Former Guilford County Sheriff’s Department Executive Administrative Assistant Catherine Netter, who drew a lot of attention earlier this summer with her theory that the game of Eight-ball is racist, is maintaining a relatively high-profile after stepping down from her former job at the Sheriff’s Department.
Netter has become the campaign manager for High Point Mayoral Candidate Bruce Davis and she also spoke from the floor to the Guilford County Board of Commissioners at the August meeting.
Netter worked on the campaign of Guilford County Sheriff Danny Rogers, who stunned many when he beat out long-time former Sheriff BJ Barnes for the job last November. Netter then went to work for Sheriff Rogers before resigning in mid July.
Netter told the Rhino Times that she was reluctant to get back into politics but said that Davis was very adamant about bringing her on board and she finally relented and took the position.
Netter became a center of attention in Guilford County in early July after she posted on her Facebook page that Eight-ball is a racist game because the game is won when the white ball successfully knocks all the balls of color off the table and because the colored balls all have numbers – reminiscent of numbers given to people who are incarcerated – while the white ball has no such number.
Davis is in a race with incumbent Jay Wagner and others for the High Point mayor’s seat. He and Netter share something in common: Both of them, for years, questioned the hiring and promotion policies of Barnes and his department. Davis spoke publicly about his concerns for years when he served as a Guilford County commissioner and Netter has done so for years as well – first as an employee under Barnes and, later, while working for the department under Rogers.

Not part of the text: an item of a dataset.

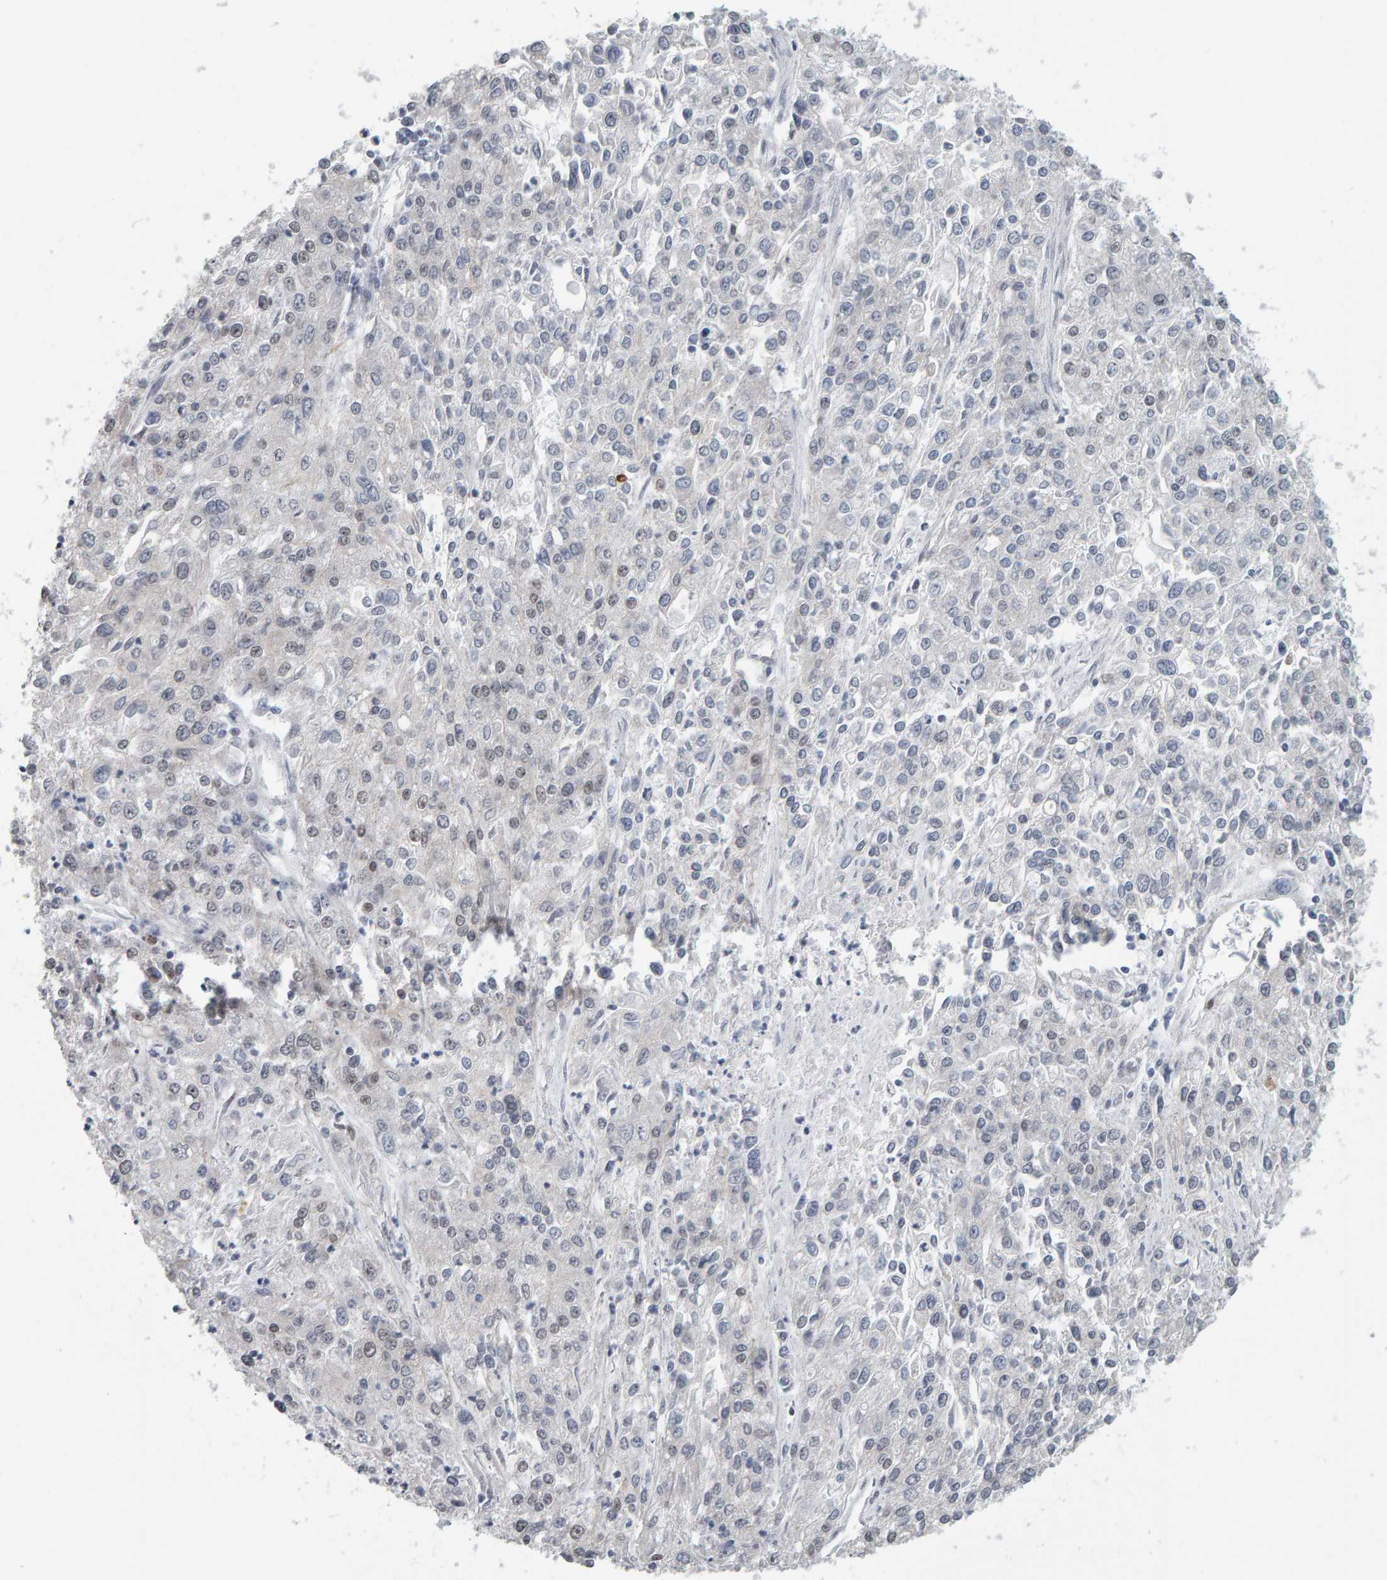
{"staining": {"intensity": "weak", "quantity": "<25%", "location": "nuclear"}, "tissue": "endometrial cancer", "cell_type": "Tumor cells", "image_type": "cancer", "snomed": [{"axis": "morphology", "description": "Adenocarcinoma, NOS"}, {"axis": "topography", "description": "Endometrium"}], "caption": "There is no significant staining in tumor cells of adenocarcinoma (endometrial).", "gene": "ATF7IP", "patient": {"sex": "female", "age": 49}}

At the Guilford County commissioners August meeting, Netter continued to point out what she says were racially unfair practices under Barnes’ administration.
“From 1994 to 2018,” she said, “only 37 black officers were promoted to the rank of sergeant or above, with 33 of those in non-sworn detention positions behind bars, four of those in sworn positions as deputy sheriffs and only one of them assigned to supervise deputies in the street in 2016 – after my racial discrimination complaint and federal lawsuit.”
Netter filed a complaint against the department in 2014.
At the commissioners meeting, she added that there “was a demand by some for adverse action to be taken against me from my billiard game of pool spelled out on my personal Facebook page.”
She said that, to her knowledge, however, there was no demand for adverse action against Barnes and his department for years of unfair hiring and promotion practices.
She ended by saying that the Guilford County Sheriff’s Department has many excellent and dedicated officers of all colors who put their lives on the line every day, and she added that the county has greater issues to be concerned with than her personal perception of the game of pool.
“Let’s get to work,” Netter told the board.